I don't disbelieve the success stories, but I think most of them are either at the level of following already successful patterns instead of doing much novel, or from companies with much bigger budgets for inference. If Anthropic burns a bunch of money to make a C compiler, they can make it back from increased investor hype, but most companies are not in that position.
Also funny to hear reactions when I'm grepping code for a function in front of someone and I hear "wow you look for code I would just ask Gemini" topkek
The LLM-produced code I've seen thus far (from moderate feature PRs up to and including entire services), tends twords 'too large' or 'too complex' to properly vet by their small team of creators; PRs against existing codebases are often riddled with minor, seemingly unrelated changes or worse: large and/or subtle test suite alterations that "all pass" but contain hidden assumptions in conflict with reality and your business requirements. Numerous edge cases go entirely missed, overly trivial things are validated instead, etc. Feedback loops with the system certainly improves output but is frustrating and in many cases no faster than just writing the code yourself. At this stage you still need a human in the loop, unless you're still in the earliest stages of building a product. This being HN I'm sure someone around here is employing LLMs successfully in those cases, but the story for established orgs tends to be more complex, especially in traditionally risk averse fields like healthcare, billing, credit card processing, defense, etc. All fields I've worked in.
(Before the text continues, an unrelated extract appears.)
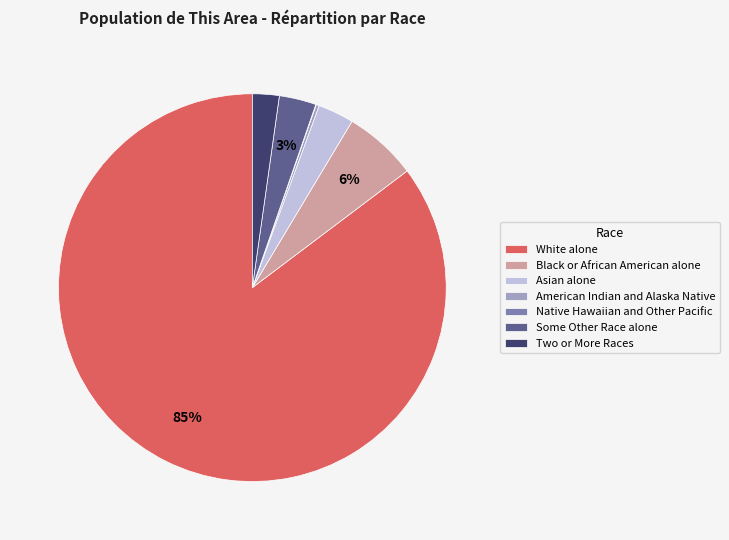

Which category has the biggest portion of the pie?

White alone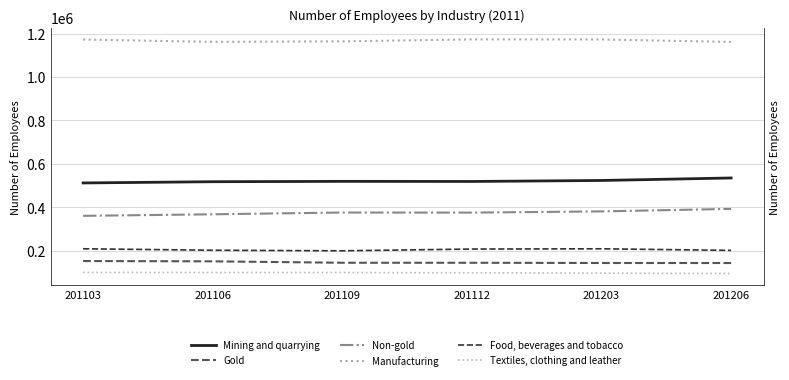

What is the difference between the highest and lowest values at 201206?

1067343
The sheer amount of code these LLM systems produce in aggregate means that we have a deficit of cognitive spoons across our orgs to properly review and test all these changes that are being pumped out. In other words: more bugs end up getting found in the field instead of earlier because we're allowing our generators to validate themselves due to resource constraints.
Can we produce code faster than ever before? Sure, but that was never the real bottleneck to begin with, at least in the orgs that I've operated within the past 2 decades.
To me, every new line of code needs an inherent justification for its existence. Code is often as much a liability as it is an asset. Think on several axis like risk of security vulnerabilities or cognitive load limits when no one left in your org understands your vibe-coded system anymore, as it grows more unwieldy by the day. The business value of new code being introduced should outway its (not so) hidden cost of maintenance and risk of business disruption. With today's emphasis on using LLM output for "moving faster", we seem to be ignoring that critical risk/reward analysis and operating under the incorrect assumption that more code is universally a good thing.
So for the moment I'm just using LLMs for "rubber ducking" or spitballing/testing out ideas before committing to a course of action; an action that will ultimately get executed by a human in the short term at least.
That said, on a good day my AI can serve as a proxy for a semi-competent software engineer (with amnesia), and no worse than an actual rubber duck on the others.
(note that the above statements are my own personal observations and are not intended to represent or express any statement or opinion held by my employer, etc, etc.)